City closes down community fridge in Parkdale

The fridge is part of a grassroots initiative tackling food insecurity during the pandemic


The Parkdale fridge has now been moved to 269 Dunn Avenue. Read below for the original story.

A community fridge in Parkdale has shut down due to a city bylaw designed to protect children from becoming trapped inside large appliances.

One of four in Toronto, the community is part of a grassroots initiative to combat food insecurity started back in July by Jalil Bokhari and Julian Bentivegna.

On Monday, Community Fridges Toronto announced on Instagram that the city threatened to fine the landlord of Black Diamond Vintage – which was hosting the appliance – if the fridge was not removed within 24 hours.

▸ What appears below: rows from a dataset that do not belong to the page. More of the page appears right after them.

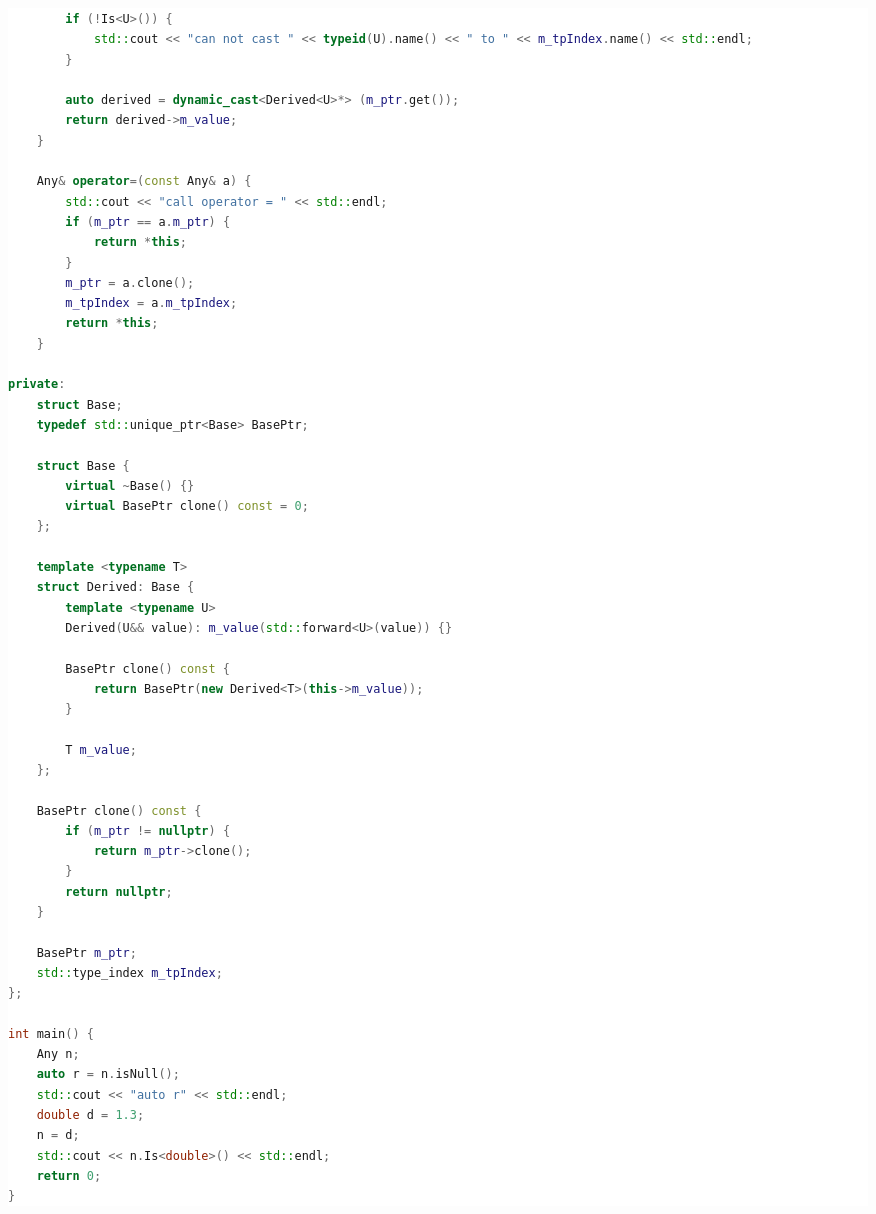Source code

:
 ```c++
        if (!Is<U>()) {
            std::cout << "can not cast " << typeid(U).name() << " to " << m_tpIndex.name() << std::endl;
        }

        auto derived = dynamic_cast<Derived<U>*> (m_ptr.get());
        return derived->m_value;
    }

    Any& operator=(const Any& a) {
        std::cout << "call operator = " << std::endl;
        if (m_ptr == a.m_ptr) {
            return *this;
        }
        m_ptr = a.clone();
        m_tpIndex = a.m_tpIndex;
        return *this;
    }

private:
    struct Base;
    typedef std::unique_ptr<Base> BasePtr;

    struct Base {
        virtual ~Base() {}
        virtual BasePtr clone() const = 0;
    };

    template <typename T>
    struct Derived: Base {
        template <typename U>
        Derived(U&& value): m_value(std::forward<U>(value)) {}

        BasePtr clone() const {
            return BasePtr(new Derived<T>(this->m_value));
        }

        T m_value;
    };

    BasePtr clone() const {
        if (m_ptr != nullptr) {
            return m_ptr->clone();
        }
        return nullptr;
    }

    BasePtr m_ptr;
    std::type_index m_tpIndex;
};

int main() {
    Any n;
    auto r = n.isNull();
    std::cout << "auto r" << std::endl;
    double d = 1.3;
    n = d;
    std::cout << n.Is<double>() << std::endl;
    return 0;
}
```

Bokhari says they removed the fridge to ensure the landlord wouldn’t get fined, and then reached out to legal support to see what they could do about the bylaw.

“We wrote a letter pleading our case, showing how much it gets used and all of that,” he says. “These fridges, you can’t be around them longer than 10 minutes without somebody at least stopping by to drop off food or pick up something up. They get filled up and emptied out around three or four times a day.”

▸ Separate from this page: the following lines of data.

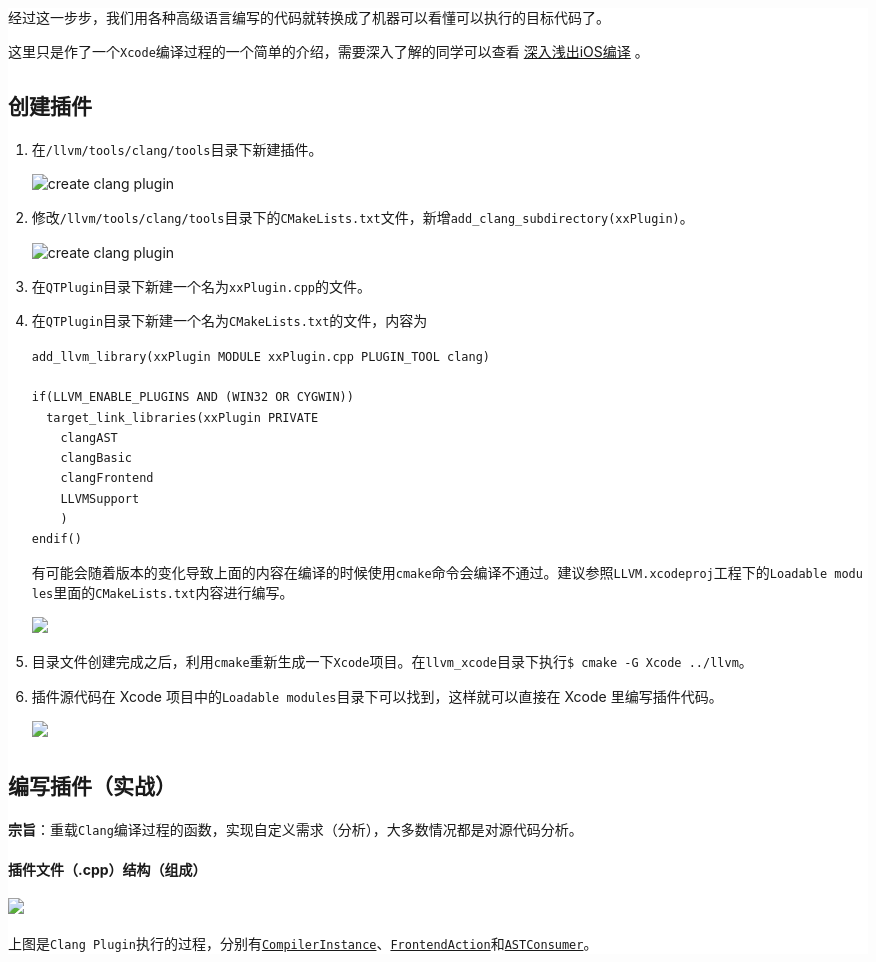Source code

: 经过这一步步，我们用各种高级语言编写的代码就转换成了机器可以看懂可以执行的目标代码了。

这里只是作了一个`Xcode`编译过程的一个简单的介绍，需要深入了解的同学可以查看 [深入浅出iOS编译](https://github.com/LeoMobileDeveloper/Blogs/blob/master/Compiler/xcode-compile-deep.md) 。

## <span id="create_plugin">创建插件</span>

1. 在`/llvm/tools/clang/tools`目录下新建插件。

    ![create clang plugin](https://raw.githubusercontent.com/CYBoys/Blogs/master/Pic/create_clang_plugin_0.png)

2. 修改`/llvm/tools/clang/tools`目录下的`CMakeLists.txt`文件，新增`add_clang_subdirectory(xxPlugin)`。

    ![create clang plugin](https://raw.githubusercontent.com/CYBoys/Blogs/master/Pic/create_clang_plugin_1.png)
    
3. 在`QTPlugin`目录下新建一个名为`xxPlugin.cpp`的文件。
    
4. 在`QTPlugin`目录下新建一个名为`CMakeLists.txt`的文件，内容为
    
    ```
    add_llvm_library(xxPlugin MODULE xxPlugin.cpp PLUGIN_TOOL clang)
    
    if(LLVM_ENABLE_PLUGINS AND (WIN32 OR CYGWIN))
      target_link_libraries(xxPlugin PRIVATE
        clangAST
        clangBasic
        clangFrontend
        LLVMSupport
        )
    endif()
    ```
    
    有可能会随着版本的变化导致上面的内容在编译的时候使用`cmake`命令会编译不通过。建议参照`LLVM.xcodeproj`工程下的`Loadable modules`里面的`CMakeLists.txt`内容进行编写。
    
    ![](https://raw.githubusercontent.com/CYBoys/Blogs/master/Pic/create_clang_plugin_2.png)

5. 目录文件创建完成之后，利用`cmake`重新生成一下`Xcode`项目。在`llvm_xcode`目录下执行`$ cmake -G Xcode ../llvm`。

6. 插件源代码在 Xcode 项目中的`Loadable modules`目录下可以找到，这样就可以直接在 Xcode 里编写插件代码。
    
    ![](https://raw.githubusercontent.com/CYBoys/Blogs/master/Pic/xcode_clang_plugin_code.png)

## <span id="code_plugin">编写插件（实战）</span>

**宗旨**：重载`Clang`编译过程的函数，实现自定义需求（分析），大多数情况都是对源代码分析。

#### 插件文件（.cpp）结构（组成）

![](https://raw.githubusercontent.com/CYBoys/Blogs/master/Pic/code_clang_plugin.png)

上图是`Clang Plugin`执行的过程，分别有[`CompilerInstance`](https://clang.llvm.org/doxygen/classclang_1_1CompilerInstance.html#ad0d4578fb5e22cfe0f831024b88dc48c)、[`FrontendAction`](https://clang.llvm.org/doxygen/classclang_1_1FrontendAction.html#ac3d51f3f03d11bbe9355cf91708aa156)和[`ASTConsumer`](https://clang.llvm.org/doxygen/classclang_1_1ASTConsumer.html#abb9a2e25f40387eea6c9bbf534031bb3)。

The bylaw refers specifically to abandoned fridges and other appliances. It was enacted as a safety measure to protect children when refrigerators could only be opened from the outside. Most modern fridges now close with a magnet, which means they can be opened from the inside as well.

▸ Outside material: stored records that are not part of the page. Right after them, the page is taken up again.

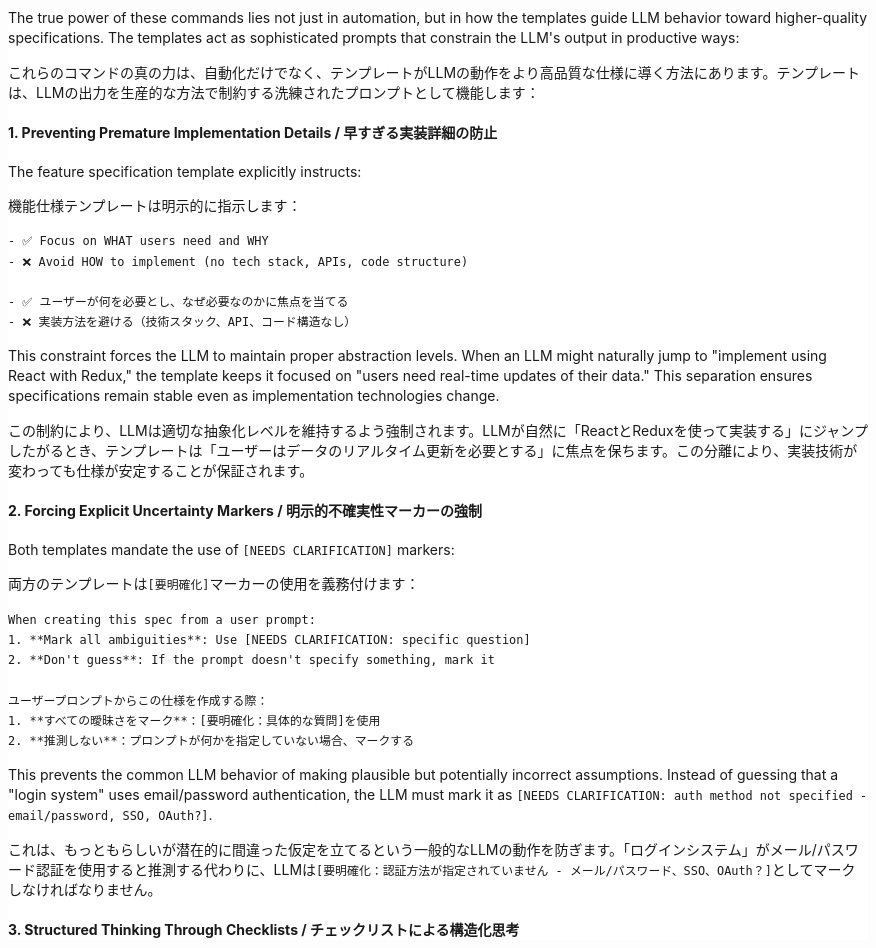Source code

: The true power of these commands lies not just in automation, but in how the templates guide LLM behavior toward higher-quality specifications. The templates act as sophisticated prompts that constrain the LLM's output in productive ways:

これらのコマンドの真の力は、自動化だけでなく、テンプレートがLLMの動作をより高品質な仕様に導く方法にあります。テンプレートは、LLMの出力を生産的な方法で制約する洗練されたプロンプトとして機能します：

#### 1. **Preventing Premature Implementation Details / 早すぎる実装詳細の防止**

The feature specification template explicitly instructs:

機能仕様テンプレートは明示的に指示します：

```text
- ✅ Focus on WHAT users need and WHY
- ❌ Avoid HOW to implement (no tech stack, APIs, code structure)

- ✅ ユーザーが何を必要とし、なぜ必要なのかに焦点を当てる
- ❌ 実装方法を避ける（技術スタック、API、コード構造なし）
```

This constraint forces the LLM to maintain proper abstraction levels. When an LLM might naturally jump to "implement using React with Redux," the template keeps it focused on "users need real-time updates of their data." This separation ensures specifications remain stable even as implementation technologies change.

この制約により、LLMは適切な抽象化レベルを維持するよう強制されます。LLMが自然に「ReactとReduxを使って実装する」にジャンプしたがるとき、テンプレートは「ユーザーはデータのリアルタイム更新を必要とする」に焦点を保ちます。この分離により、実装技術が変わっても仕様が安定することが保証されます。

#### 2. **Forcing Explicit Uncertainty Markers / 明示的不確実性マーカーの強制**

Both templates mandate the use of `[NEEDS CLARIFICATION]` markers:

両方のテンプレートは`[要明確化]`マーカーの使用を義務付けます：

```text
When creating this spec from a user prompt:
1. **Mark all ambiguities**: Use [NEEDS CLARIFICATION: specific question]
2. **Don't guess**: If the prompt doesn't specify something, mark it

ユーザープロンプトからこの仕様を作成する際：
1. **すべての曖昧さをマーク**：[要明確化：具体的な質問]を使用
2. **推測しない**：プロンプトが何かを指定していない場合、マークする
```

This prevents the common LLM behavior of making plausible but potentially incorrect assumptions. Instead of guessing that a "login system" uses email/password authentication, the LLM must mark it as `[NEEDS CLARIFICATION: auth method not specified - email/password, SSO, OAuth?]`.

これは、もっともらしいが潜在的に間違った仮定を立てるという一般的なLLMの動作を防ぎます。「ログインシステム」がメール/パスワード認証を使用すると推測する代わりに、LLMは`[要明確化：認証方法が指定されていません - メール/パスワード、SSO、OAuth？]`としてマークしなければなりません。

#### 3. **Structured Thinking Through Checklists / チェックリストによる構造化思考**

“The idea that the fridge is abandoned or that somebody could get stuck in it – it just didn’t feel like it applied to us because of the amount of people that are constantly around it and using it and opening the fridge,” Bokhari says.

After communicating with the city regarding the fridge, Bokhari says officials told him they could not reverse the decision to order the fridge’s removal.

For now, the fridge has been removed, but he says they’re already looking for ways to reinstall it. “

The bylaw states that an appliance that’s being used on private property outside is not deemed an abandoned appliance,” he says.

Bokhari is looking for a new location host in Parkdale on private property that is also accessible to the community, such as street patios or parking lots.

The other three Community Fridges are still running. One is on College, one is on Adelaide West and one is on Pape.

“We really appreciate the passion and the energy that people have brought to try and fight for us,” Bokhari says. “I just encourage people to use that passion to help donate to one of the fridges.”